The earlier Republicans governed during what was the inaugural era of globalization with its dramatic expansion of trade, finance, and immigration. In response to the strong international forces that had become the defining feature of their age, policymakers from McKinley and Roosevelt at the turn of the century to Hughes, Kellogg, Stimson, and Hoover in the interwar years pursued policies that were outward looking, imaginative, and measured.
The range and ambition of their initiatives are impressive. They sponsored agreements to regulate and facilitate international commerce and communications, to resolve conflicts among states, to curb arms races among the leading powers, and to curb the destructiveness of war. They participated in major international conferences to address pressing international issues of war and peace. They thought seriously about the role international organization might play even while opposing elements of Woodrow Wilson’s particular plan for the League of Nations. They worked with their European counterparts to coordinate fiscal and monetary policy in the interwar years with an eye to tamping down growing tensions.
Neither Republican leaders nor the public had any taste for making any commitment that might draw them into another European war (thus providing the kernel of truth for the exaggerated myth of isolationism). In contrast with their caution in relation to a dangerously combustible Europe, Republicans were quick to exploit opportunities for expansion in areas holding less risk and more reward. McKinley began the process of directing U.S. energies abroad. Victory over Spain in 1898 cleared the way for initiatives in the Caribbean that his successors would turn into an American lake and for the acquisition of territory all the way across the Pacific to the Philippines. An imperial power on the make hardly seems to warrant the isolationist label.
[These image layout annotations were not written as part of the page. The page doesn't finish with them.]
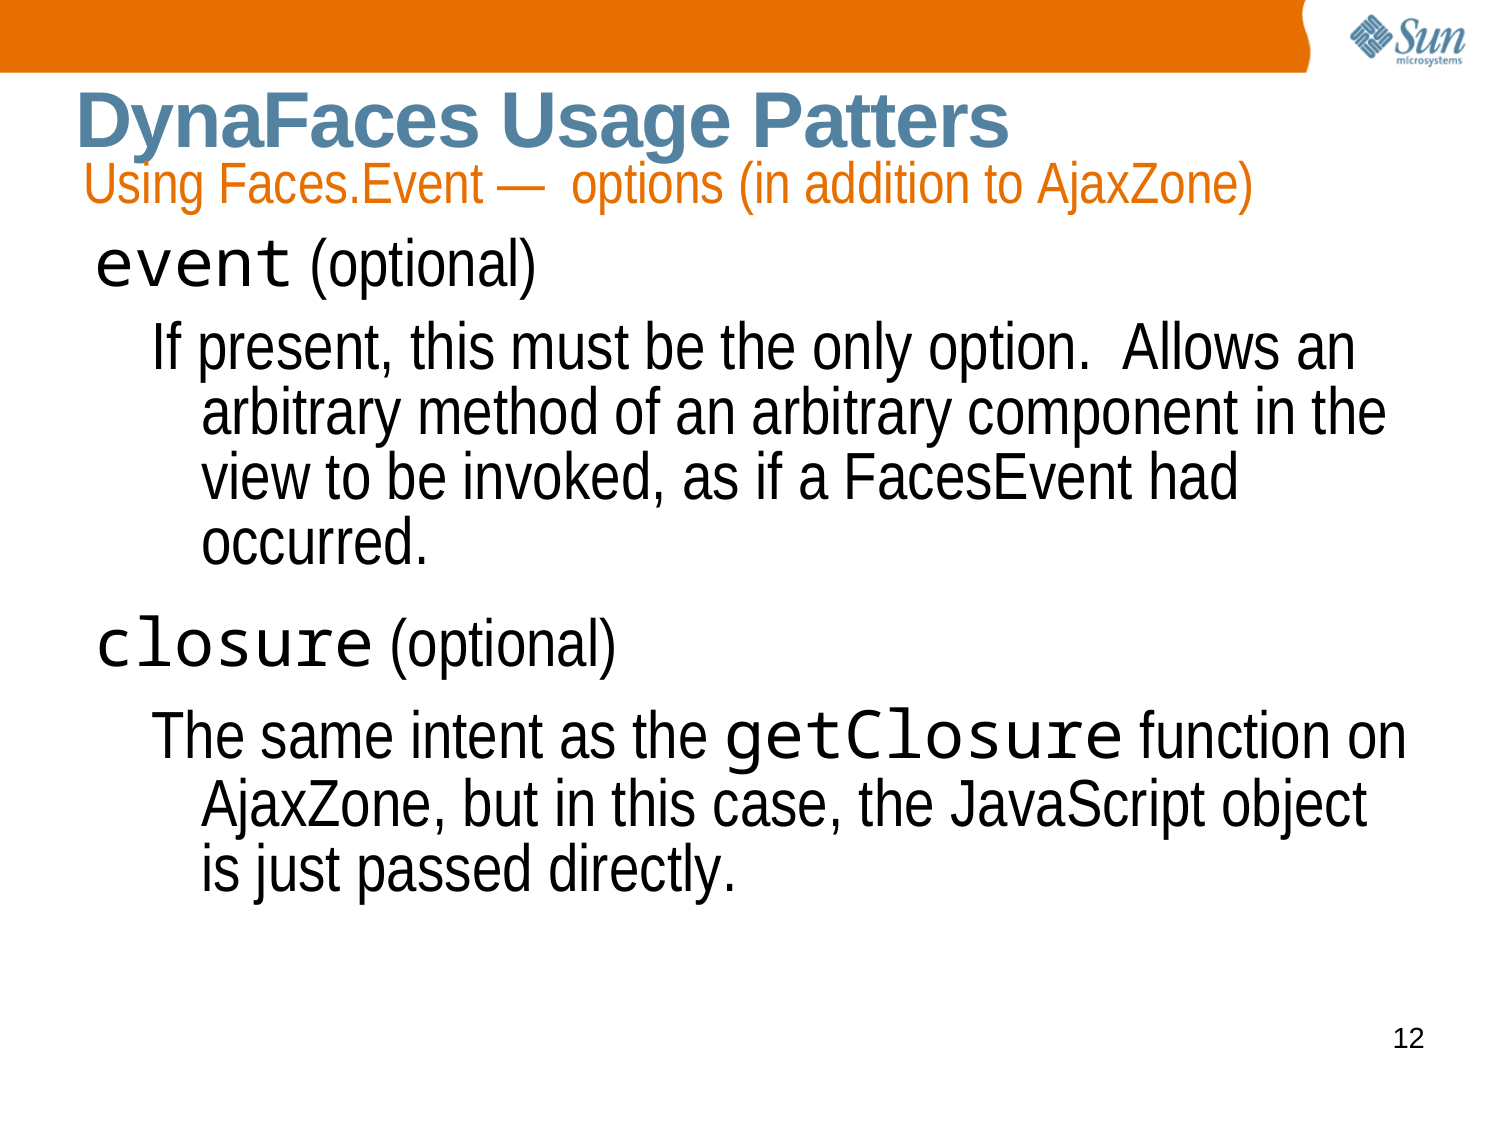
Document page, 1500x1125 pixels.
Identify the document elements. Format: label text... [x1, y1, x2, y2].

text_box Using Faces.Event — options (in addition to AjaxZone) [83, 157, 1351, 224]
picture [0, 0, 1500, 75]
list event (optional) If present, this must be the only option. Allows an arbitrary method of an arbitrary component in the view to be invoked, as if a FacesEvent had occurred. closure (optional) The same intent as the getClosure function on AjaxZone, but in this case, the JavaScript object is just passed directly. [75, 224, 1412, 1056]
title DynaFaces Usage Patters [75, 83, 1437, 188]
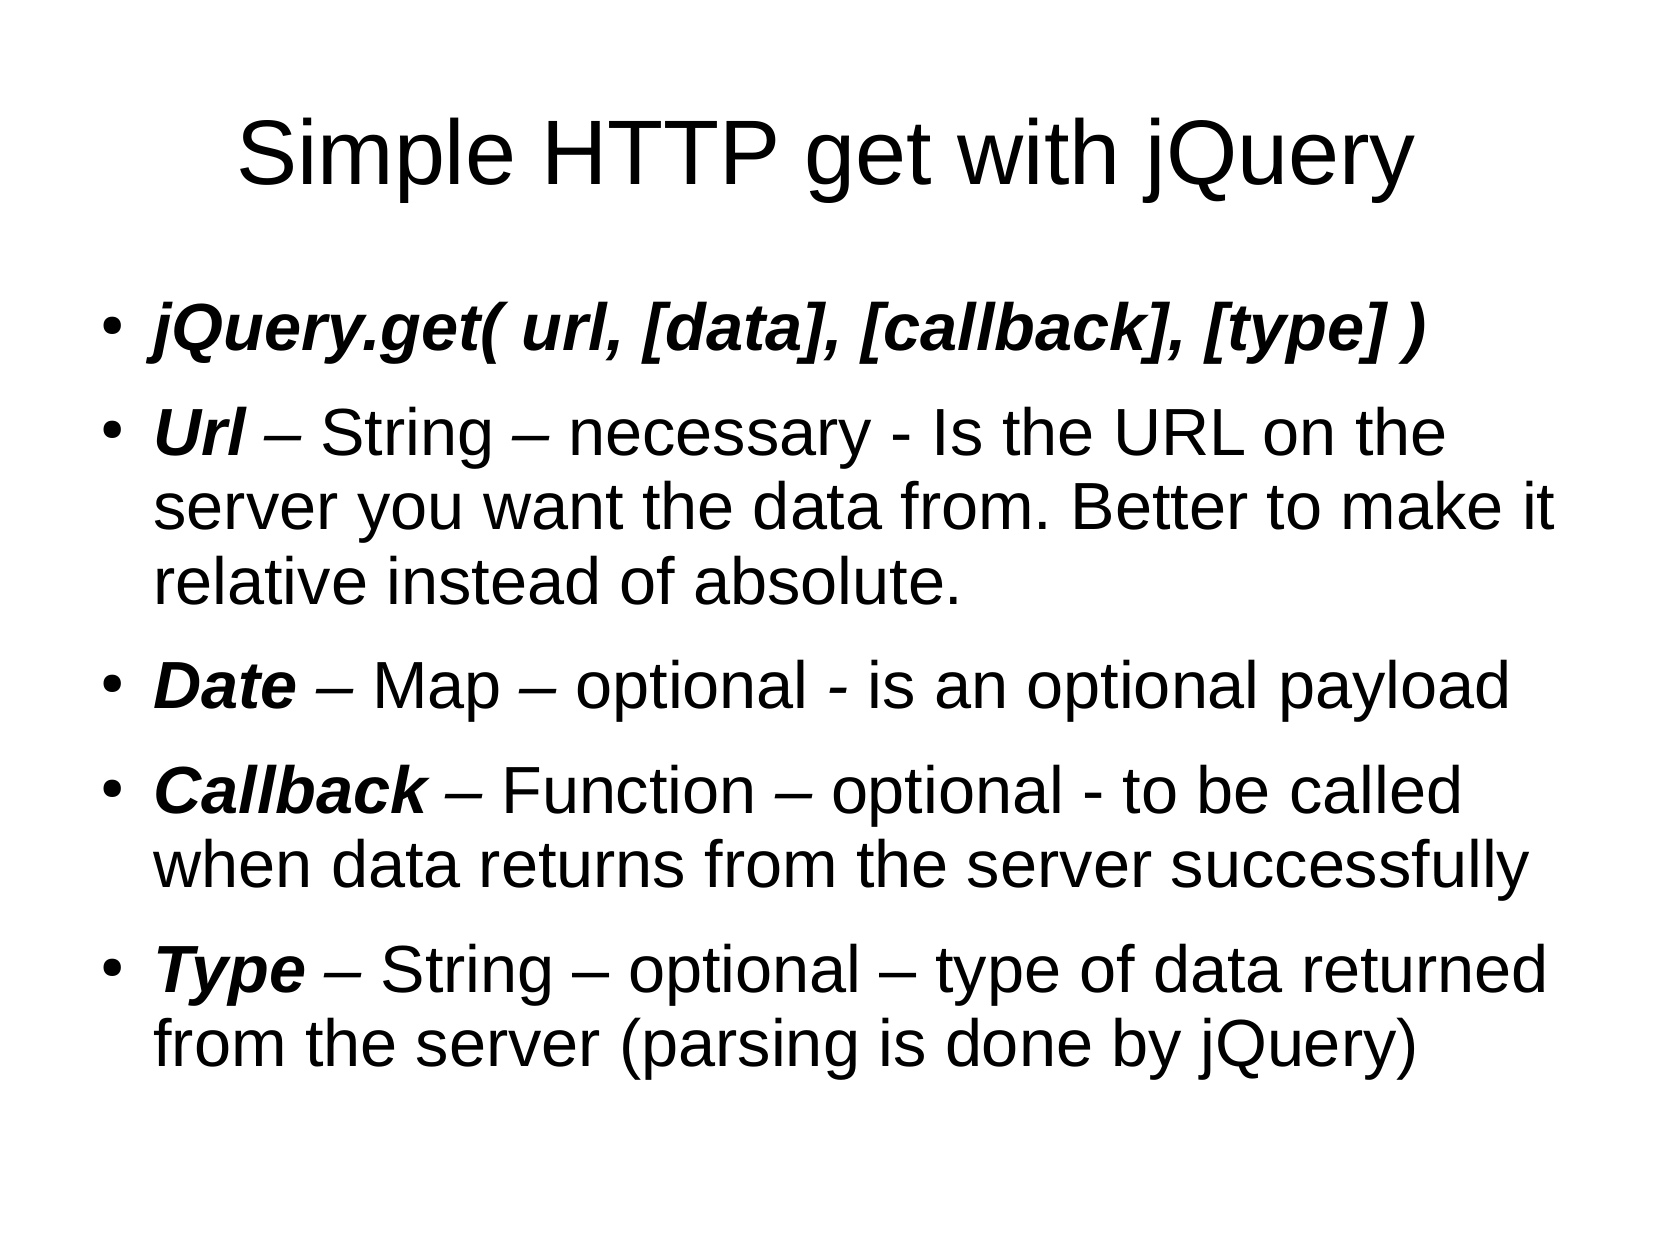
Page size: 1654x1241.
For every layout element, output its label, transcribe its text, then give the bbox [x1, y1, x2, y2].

title Simple HTTP get with jQuery [82, 49, 1571, 257]
list jQuery.get( url, [data], [callback], [type] ) Url – String – necessary - Is the URL on the server you want the data from. Better to make it relative instead of absolute. Date – Map – optional - is an optional payload Callback – Function – optional - to be called when data returns from the server successfully Type – String – optional – type of data returned from the server (parsing is done by jQuery) [82, 290, 1571, 1109]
The notion of isolationism belongs to a time of U.S. dominance now passed. By the end of World War II, U.S. power relative to virtually all possible rivals and peers was at an exceptional level. For a time at least Washington could throw caution to the wind and denigrate domestic nervous nellies. But by the 1970s dominance was slipping, and now some four decades later the erosion of the U.S. position has gone so far that invoking the Cold War glory days or using U.S. exceptionalism to deny decline no longer carries much force.
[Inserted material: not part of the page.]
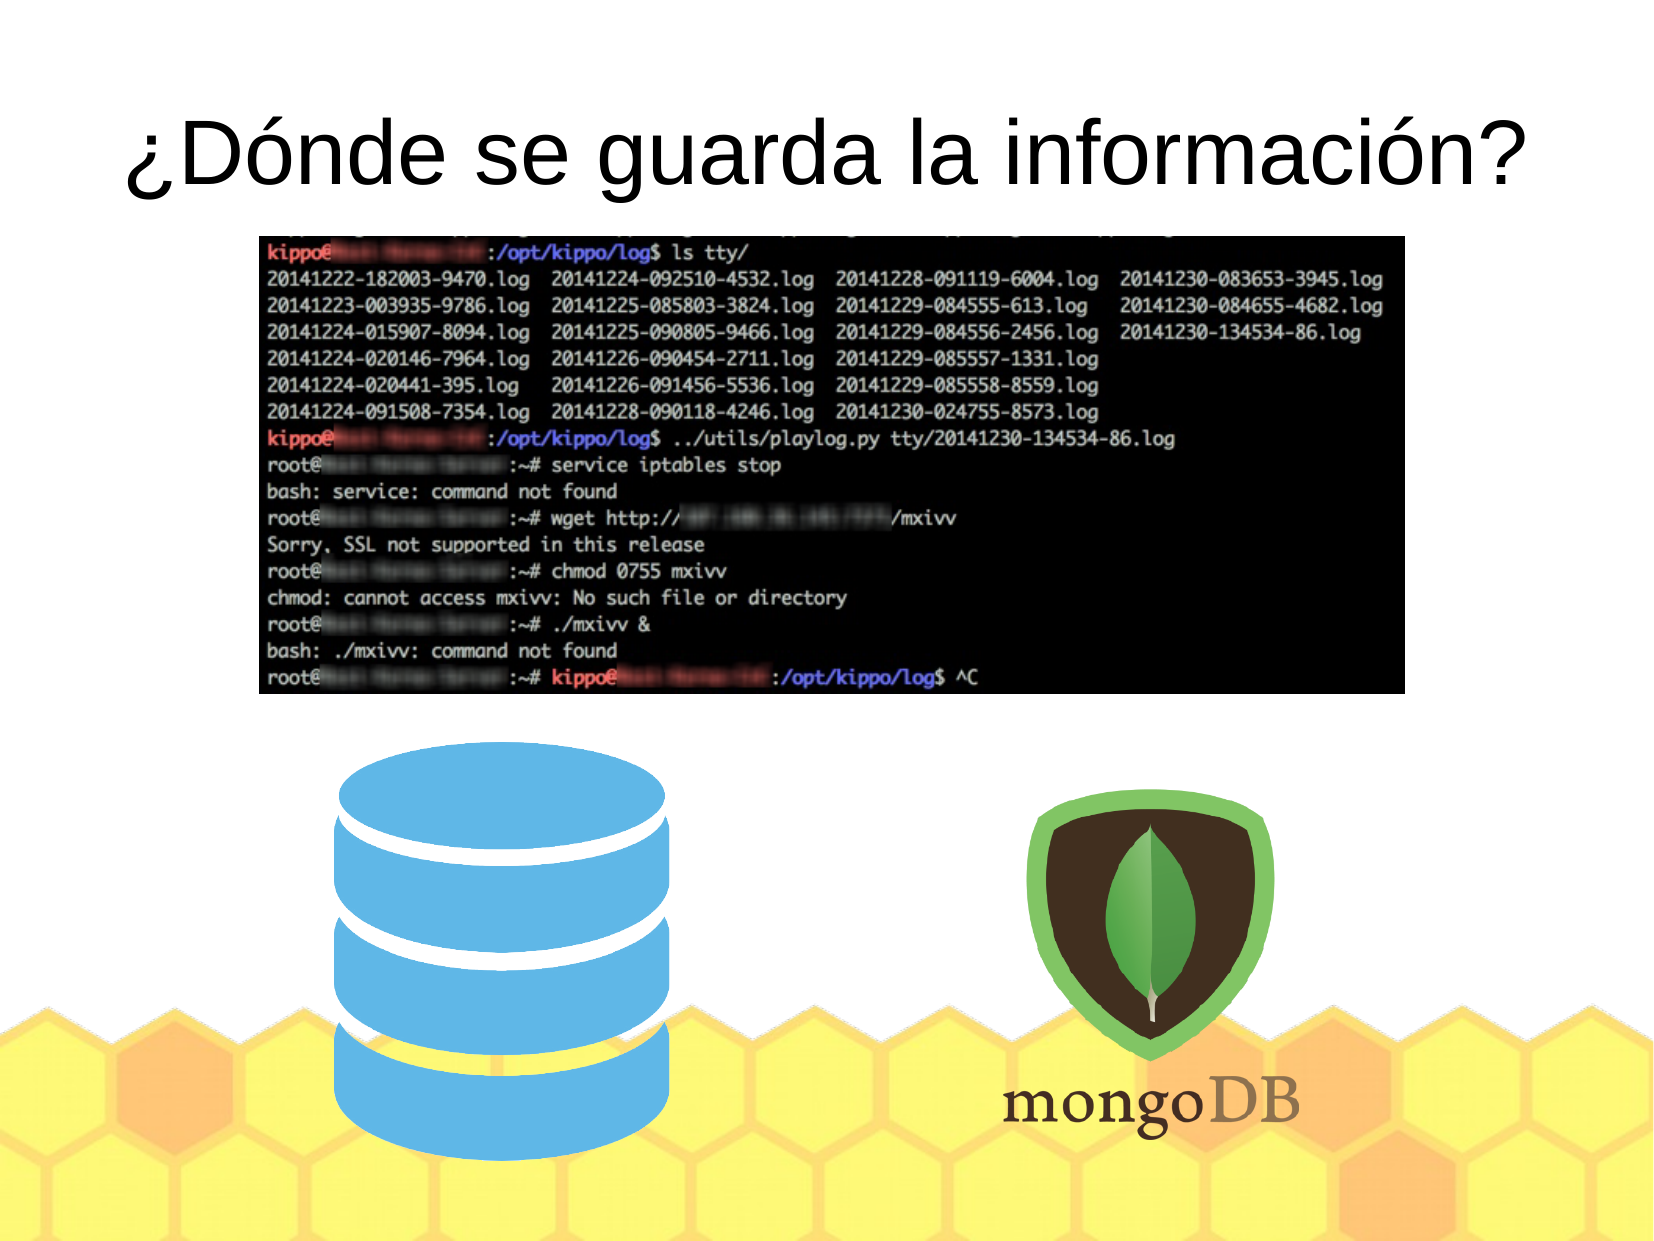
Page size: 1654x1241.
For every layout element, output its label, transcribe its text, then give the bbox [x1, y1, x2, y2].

title ¿Dónde se guarda la información? [82, 49, 1571, 257]
picture [259, 236, 1405, 694]
picture [0, 720, 1654, 1241]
The revival of old powers and the rise of new ones in regions all around the world has returned the international system to something closer to the order of things during the first decades of the twentieth century. Now as then the United States is constrained by the preferences of other powers and by the forces of globalization. Now as then American leaders need to understand the world they operate in, accept the limits objective conditions impose, and collaborate in earnest with others in creating a more peaceful, prosperous, and sustainable global order.
It’s time to retire isolationism as a bit of pseudo-history that gained wide currency half a century ago under extraordinary circumstances—and to pay some attention to an unfairly maligned, neglected, but highly instructive phase of Republican Party policy.